• **Job**:
Reproduce the entries in full and exactly. Pictures stay out.

*** Opening of Record excerpts ***

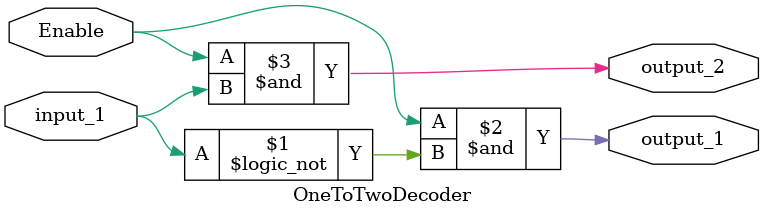
<source format=v>
module OneToTwoDecoder
(
input input_1,
input Enable,
output output_1,
output output_2
);
assign output_1  =  Enable & !input_1;
assign output_2  =  Enable &  input_1;
endmodule
</source>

*** Close of Record excerpts ***

• **Task solution**:
<source format=v>
module OneToTwoDecoder
(
input input_1,
input Enable,
output output_1,
output output_2
);
assign output_1  =  Enable & !input_1;
assign output_2  =  Enable &  input_1;
endmodule
</source>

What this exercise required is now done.